Ma ecco che, un po' alla volta attraverso gli anni e con molto ritardo, realizzai che cosa stava accadendo. Che disastro! L'ondata della partitocrazia e del consociativismo, come un tifone tropicale sul Bangladesh, aveva investito anche l'università.
Con la scusa che il numero degli studenti era quasi raddoppiato si erano create come funghi molte università periferiche, per cui 20 nuovi atenei si erano aggiunti in un batter d'occhio ai 30 esistenti.
Per fornire i nuovi docenti, col pretesto che il meccanismo dei concorsi di cattedra era troppo lento e ponderoso, invece di snellirlo, si ricorse alla soluzione di nominare migliaia di "incaricati" con procedure alquanto semplici, rapide e ciniche.

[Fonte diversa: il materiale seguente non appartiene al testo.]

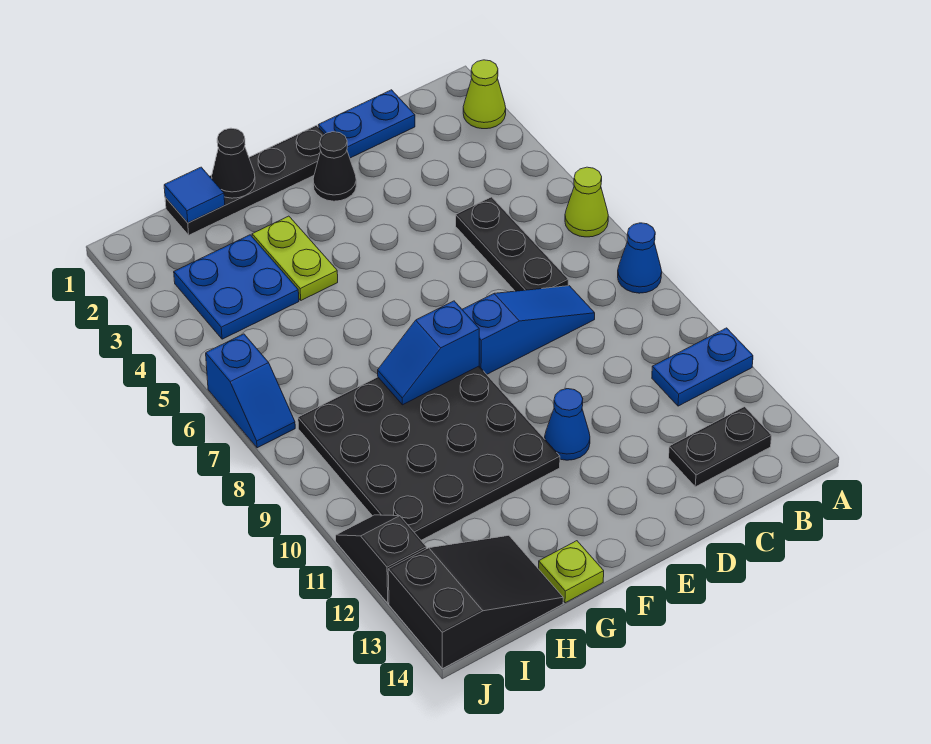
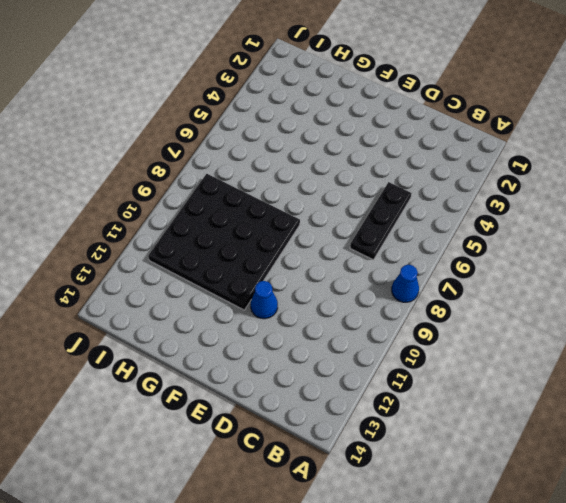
none -> lime 1x1 cone [463,60,506,129]
none -> lime 1x1 cone [565,167,608,237]
none -> blue 1x2 plate [652,328,753,406]

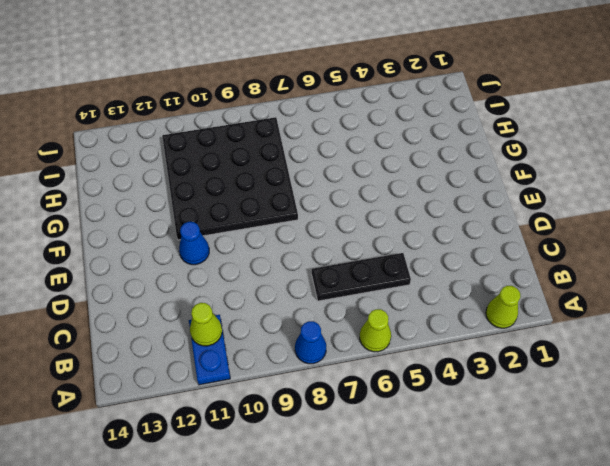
lime 1x1 cone [190,303,222,346] -> none
none -> black 1x2 plate [669,407,772,487]
none -> blue 1x2 plate [318,90,415,158]
none -> blue 1x3 slope [462,286,595,374]

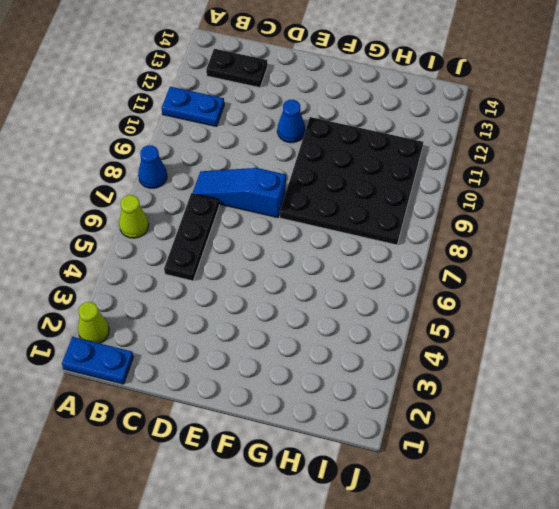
blue 1x2 plate [62,337,133,384] -> blue 1x2 plate moved to [318,90,415,158]
none -> black 1x4 plate [165,125,325,235]
none -> black 1x1 cone [313,132,356,201]
none -> lime 1x2 plate [252,216,338,300]

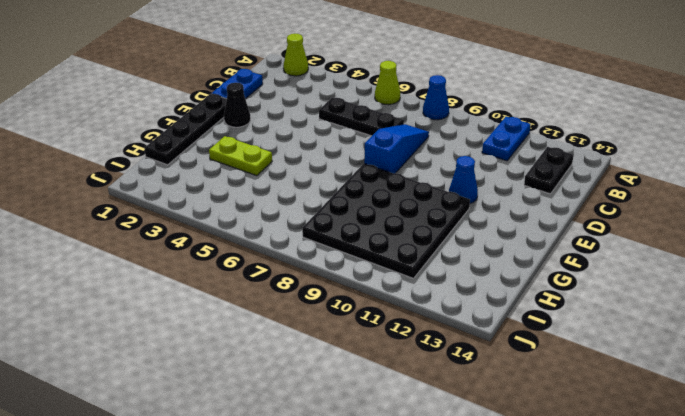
none -> lime 1x1 plate [539,541,604,603]
none -> blue 2x2 plate [174,235,299,339]
none -> black 2x3 slope [388,535,563,669]

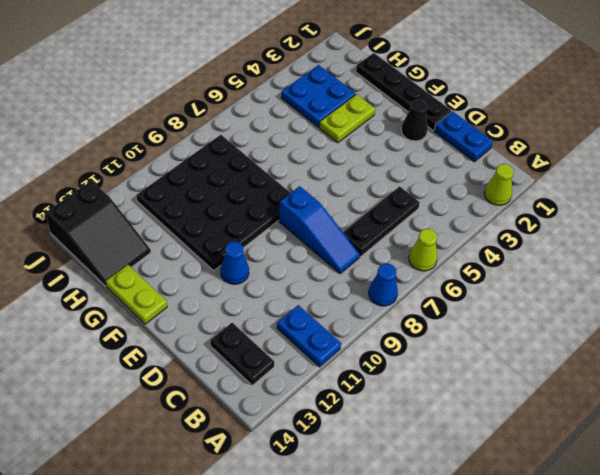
lime 1x2 plate [106,265,167,324] -> lime 1x1 plate [539,541,604,603]
none -> blue 1x2 slope [206,334,295,448]
none -> black 1x2 slope [336,515,426,603]
none -> blue 1x2 slope [378,301,479,405]

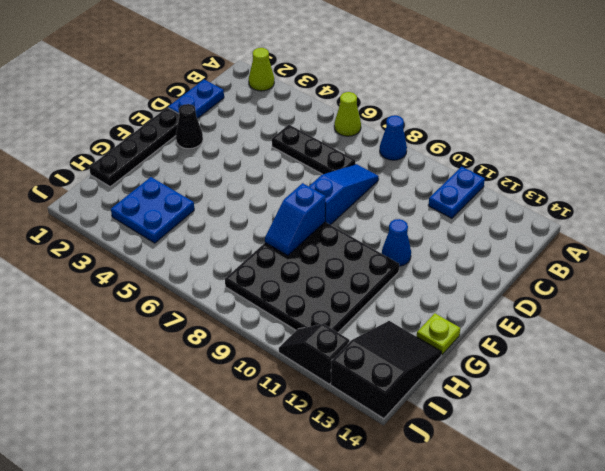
none -> black 1x2 plate [669,407,772,487]
none -> lime 1x2 plate [252,216,338,300]
none -> blue 1x2 slope [206,334,295,448]

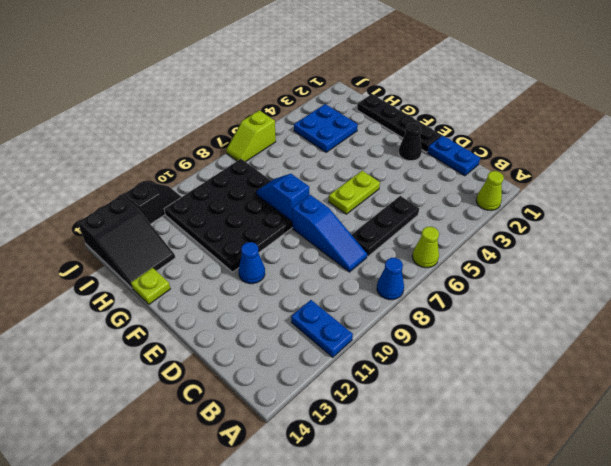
lime 1x2 plate [329,171,380,214] -> lime 1x2 plate moved to [252,216,338,300]
lime 1x2 slope [226,110,276,162] -> blue 1x2 slope [206,334,295,448]
none -> black 1x2 plate [669,407,772,487]
none -> black 1x1 cone [212,128,255,198]
none -> blue 1x1 tile [164,167,225,223]

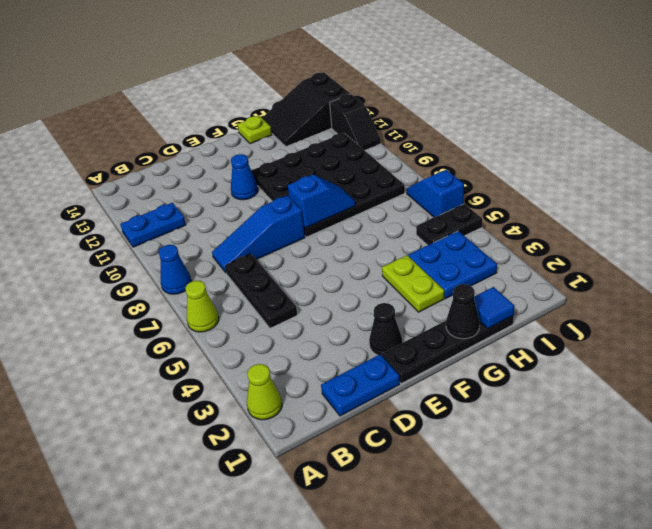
black 1x2 plate [416,204,482,245] -> black 1x2 plate moved to [669,407,772,487]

Bastava che la maggioranza di una Facoltà riconoscesse un candidato, anche indirettamente, che questo diventava ipso facto un docente universitario.
Poiché all'inizio gli incarichi erano attribuiti di anno in anno, ecco che saltò fuori la Legge n. 766 del 1973: chi ha tenuto l'incarico per ameno 3 anni, lo può conservare in eterno. (Spiegazione dei 3 anni: possibilità di constatare la fedeltà al partito politico). Furono i cosiddetti "incarichi stabilizzati".
Pochi anni dopo il sistema fu completato con provvedimenti per cui si poteva passare da un grado all'altro della carriera non per concorso, come detta la Costituzione, ma bensì "ope legis". Tutto avviene cioè "per forza di legge". Così anche la strana categoria dei "professori aggregati" poté essere inclusa, sempre "ope legis", in quella degli "ordinari".
D'altra parte un sacco di incarichi precari di varia natura vennero riuniti, mediante non meglio precisati "giudizi di idoneità", in un nuovo ruolo, quello dei "ricercatori": si trattava di "esercitatori", "borsisti", "contrattisti", "assegnisti"... Anche questi nuovi "vincitori" ebbero l'accesso al posto e al tempo stesso la "conferma vitalizia".
E infine, per completare questa operazione all'italiana, una caterva di "incaricati stabilizzati" e di "assistenti ordinari" divennero negli anni Ottanta professori "associati", destinati a trasformarsi, sempre "ope legis", in "ordinari". Tra una cosa e l'altra, il numero dei docenti é passato in 4 decenni da 1.900 a 55.000.
Il sistema partitocratico, instaurato dalla prima Repubblica negli anni Settanta, implicava dunque che le cattedre universitarie entrassero nel gioco di potere fra i partiti assieme alle direzioni di enti statali e parastatali, banche, aziende di stato, aziende del gas, appalti di opere pubbliche, acquedotti, aziende turistiche, primariati di ospedali, mercati generali, trasporti pubblici, camere di commercio, consorzi, autostrade, televisioni, mostre, nettezza urbana, e quant'altro.
Così, in una qualsiasi circoscrizione elettorale, poteva capitare che la DC, volendo fagocitare 6 primariati ospedalieri al posto dei 4 che aveva, lasciasse al PC 3 cattedre universitarie al posto dell'unica in suo possesso. Alla richiesta di un Rettore Magnifico da parte del PC, la DC poteva rispondere - Ma avete una bella faccia tosta! In cambio della nettezza urbana?
Il bello é che questo tipo di mercanteggiamento può anche aver luogo all'interno di uno stesso partito. Un concorrente alla candidatura per la Camera può decidere di cedere di fronte a un altro candidato più forte o più risoluto passandogli i suoi voti. Ma ciò a un dato prezzo che può consistere in una banca di credito agrario, una camera di commercio, un primariato di urologia in un grande ospedale, o un rettorato universitario.
In un sistema di questo genere la distribuzione degli incarichi viene a perdere ogni legame con le competenze specifiche necessarie, che non hanno più alcun significato. Cosicché una azienda turistica può andare a un medico, una camera di commercio a un veterinario, la nettezza urbana a un architetto, un acquedotto a un letterato, e una cattedra universitaria al preside del liceo locale, a un insegnante dell'istituto magistrale o a un farmacista.